* Texto
El balcón del Tiétar
Vi las impactantes imágenes de esos incendios que ya son tristemente un clásico del verano. Las llamas devoraban la sierra arrasando pinares interminables que verdean y hermosean paisajes que me son familiares, mientras los vecinos, horrorizados, miraban con impotencia cómo el fuego se les acercaba.
Me dolió lo que vi. Y me duele aún más saber que muchos de estos incendios son intencionados. Me entristece ver arder esos montes cuajados de pinos con tanta historia a su alrededor, alguna de ellas me toca especialmente las fibras sensibles; el fuego de la sierra de Pedro Bernardo me pellizca el alma. El monte de la Abantera, que ya se quemó en 1986 perdiéndose 8.000 hectáreas de pinos, se consumía otra vez mientras los cuchareros, vecinos de Pedro Bernardo, se lamentaban impotentes y protestaban con rabia porque “ya estamos hartos de fuegos”.
Me asomo cada verano a ese espléndido ‘Balcón del Tiétar’. Me gusta pasear sus empinadas calles, recorrer la especial orografía de esta hermosa villa con pasado medieval y poco más de 800 habitantes, que está llena de lugares e historias familiares. En Pedro Bernardo nació mi madre, allí creció y se casó con aquel novio forastero al que mi abuelo mandaba a recoger en la carretera, donde lo dejaba el autobús que lo traía de su pueblo, para que subiera las cuestas a caballo; cada vez que subo en coche, tantos años después, esa carretera empinada, imagino a mi padre con su sombrero y su semblante apacible encima del caballo, serpenteando un camino frondoso de higueras para ver a su novia. Y me imagino a mi madre preparando la boda. El forastero y la moza del pueblo, que vestía de rosa con mantilla de encaje sevillano, se casaban entre la curiosidad de los vecinos, el calor de familiares y amigos y el frío inmisericorde de aquel día de febrero.
Pedro Bernardo, hermosísimo mirador sobre el valle del río Tiétar, me asoma a un tiempo lejano y amable, y a esos recuerdos que siguen intactos, como alguno de los lugares de los que tantas veces oí hablar. Me gusta evocar los paseos por el Rollo, las visitas a mis tíos en esas casas, tan sencillamente cálidas, con balcones de madera florecidos de hortensias y un sótano fresquito lleno de sandias. “Coge las que quieras” -decía mi tío-, y yo gozaba saboreando aquel manjar dulcísimo hasta que ya no podía más. Desde el balcón particular que me asoma a ese tiempo, veo las casas que forman el pueblo en la ladera del monte; las montañas no le hacen sombra y el sol se queda en él desde que sale hasta que se pone.

* Datos proporcionados
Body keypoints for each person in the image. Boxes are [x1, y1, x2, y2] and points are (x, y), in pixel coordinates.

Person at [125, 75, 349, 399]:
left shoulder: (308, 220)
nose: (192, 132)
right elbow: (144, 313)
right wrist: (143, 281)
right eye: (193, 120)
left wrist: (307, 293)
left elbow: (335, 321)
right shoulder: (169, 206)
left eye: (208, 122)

* Trabajo requerido
Edita el pasaje del texto sobre el Balcón del Tiétar que va desde "El balcón del" hasta "se les acercaba.", ambos incluidos, y escríbelo de nuevo cambiando "pinares" por "bosques". El listado no es necesario para resolver nada de lo que se pide.

* Solución propuesta
El balcón del Tiétar
Vi las impactantes imágenes de esos incendios que ya son tristemente un clásico del verano. Las llamas devoraban la sierra arrasando bosques interminables que verdean y hermosean paisajes que me son familiares, mientras los vecinos, horrorizados, miraban con impotencia cómo el fuego se les acercaba.